Nevada Long-Term Care Insurance Denial Lawyer

Each year, countless families across Nevada, including in Reno, Las Vegas, Carson City, Henderson, Elko, Sparks, and everywhere in between, make one of the most challenging decisions of their lives. Those individuals have to decide whether to place a loved one in a long-term care facility such as a rehabilitation center, adult day care, or nursing home or to have a third-party, such as a homecare services company, step in and help.

Statistics compiled by the American Health Care Association (AHCA) in conjunction with the National Center for Assisted Living (NCAL) detail how more than 800,000 Americans live in assisted living facilities. Families that are fortunate enough to have long-term care insurance coverage generally expect to be able to use it to pay the exorbitant costs associated with their residence in these assisted living facilities or their caregiving. However, even despite having insurance coverage that should cover them, some insureds come to learn a very hard lesson when their claims get denied.

The reasons our Nevada long-term care insurance denial lawyer sees that these claims get denied are endless. The Law Office of Matthew L. Sharp can help you if your recently filed claim was rejected.

Who Has Long-Term Insurance Coverage?

Those who have long-term insurance are from all different age groups and secure coverage in case they fall ill or get hurt in unexpected accidents. However, an overwhelming majority of those with such coverage are older people who purchase such insurance to protect them as cognitive impairment or disabilities inevitably start to set in.

Individuals who have long-term insurance do so as a further protective measure to ensure that they’re not financially devastated by their assisted living or at-home care costs if a situation arises in which they need it. The more limited income that a person has, the more likely that they’d be unable to afford this type of caregiving if they needed it, or that a denial would financially devastate them.

How Much Do Insurance Companies Spend on Long-Term Care Annually?

Data published by the American Association for Long-Term Care Insurance (AALTICI) shows that insurers paid $13.25 billion for their members’ care in 2022. That marked a nearly $1 billion increase over the $12.3 billion spent one year earlier in 2021.

The point of highlighting these insurance companies’ annual payouts on long-term care is that costs are constantly increasing. While insurers adjust premiums members owe to coincide with the increase in expenses, it doesn’t take away from the fact an insurance company is a business that places significant value on profits. It, therefore, shouldn’t come as a surprise that one of the primary reasons why long-term care insurers deny claims is to avoid having to pay high costs.
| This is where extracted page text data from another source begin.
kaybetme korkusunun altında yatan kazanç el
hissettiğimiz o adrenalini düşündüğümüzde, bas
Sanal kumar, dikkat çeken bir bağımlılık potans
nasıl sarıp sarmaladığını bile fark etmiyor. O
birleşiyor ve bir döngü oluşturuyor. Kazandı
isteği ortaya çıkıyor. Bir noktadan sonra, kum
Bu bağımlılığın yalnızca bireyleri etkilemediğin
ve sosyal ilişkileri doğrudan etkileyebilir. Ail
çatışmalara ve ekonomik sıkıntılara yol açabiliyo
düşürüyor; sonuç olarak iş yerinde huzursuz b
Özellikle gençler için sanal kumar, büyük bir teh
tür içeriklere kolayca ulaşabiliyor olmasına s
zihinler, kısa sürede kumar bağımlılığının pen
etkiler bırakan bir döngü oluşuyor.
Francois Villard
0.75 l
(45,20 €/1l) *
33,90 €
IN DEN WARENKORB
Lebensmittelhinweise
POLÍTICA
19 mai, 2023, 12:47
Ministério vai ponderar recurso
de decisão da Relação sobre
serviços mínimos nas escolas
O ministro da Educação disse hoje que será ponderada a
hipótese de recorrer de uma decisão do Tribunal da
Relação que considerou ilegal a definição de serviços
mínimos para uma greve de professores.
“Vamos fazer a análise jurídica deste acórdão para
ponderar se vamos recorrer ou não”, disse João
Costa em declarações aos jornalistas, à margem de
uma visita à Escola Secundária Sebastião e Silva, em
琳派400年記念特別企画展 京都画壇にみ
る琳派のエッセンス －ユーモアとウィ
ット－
Why Long-Term Care Insurance Claim Denials Occur

While costs are certainly a factor that may result in an insurer denying a claim, they’re not likely to list that reasoning on a denial letter they may send you in the mail. Instead, they’re more likely than not to mention one of the other common reasons these rejections occur, including:

  • There were missed insurance premium payments: You may not have been covered during the time you were housed in a rehab facility or nursing home or received in-home care because you failed to make timely payments and, thus, your policy was canceled.
  • An insured requested payment on a claim for uncoverable services: Long-term care insurance companies have selected services they pay for and under specific circumstances. They tend to deny claims for personal care and other services, as outlined in policy documents.
  • Inadequate supporting documentation was provided: Insurance companies often require documentation proving claim eligibility. If you provide insufficient records to support the claim, the insurer may reject it.
  • A claims reviewer reaches an incorrect decision about your eligibility: Insurance companies hire assessors who regularly review claims to ensure that they’re only covering individuals whose long-term care is absolutely necessary. An insured or their medical provider may understate the extent of their health concerns, resulting in a denial of a claim and future benefits.
  • A prior confinement provision applies: Insurance companies will often place prior confinement provisions in a nursing home or rehabilitation facility, or in home caregiving contracts. Those clauses generally require an insured to be hospitalized or to have been housed at an assisted living facility previously to be eligible to receive long-term care benefits. These are unlawful in many jurisdictions.

When Your Long-Term Care Insurance Claim Gets Denied

Take time to request a letter from your insurance company outlining the reason for their denial if you haven’t received this already. This will better assist our legal team at the Law Office of Matthew L. Sharp in determining how to proceed in your case. It can also be helpful for you to bring any policy documents you have to this free case evaluation, as this paperwork will generally outline the legal remedies the insurer requires you to follow when an insurance dispute arises.

As for that latter point, that insurance policy may require you to see the appeals process through to completion before you’re able to take any type of legal action, including filing a civil lawsuit.

Should concerns persist and it seems like your long-term insurance carrier is intent on not playing fair, perhaps because they are slow to re-review your claim or they continue requesting additional evidence to support it, their conduct may rise to the level of bad faith insurance practices. A long-term care insurance denial lawyer can help you in preparing your case for a lawsuit and eventual trial in such situations if necessary.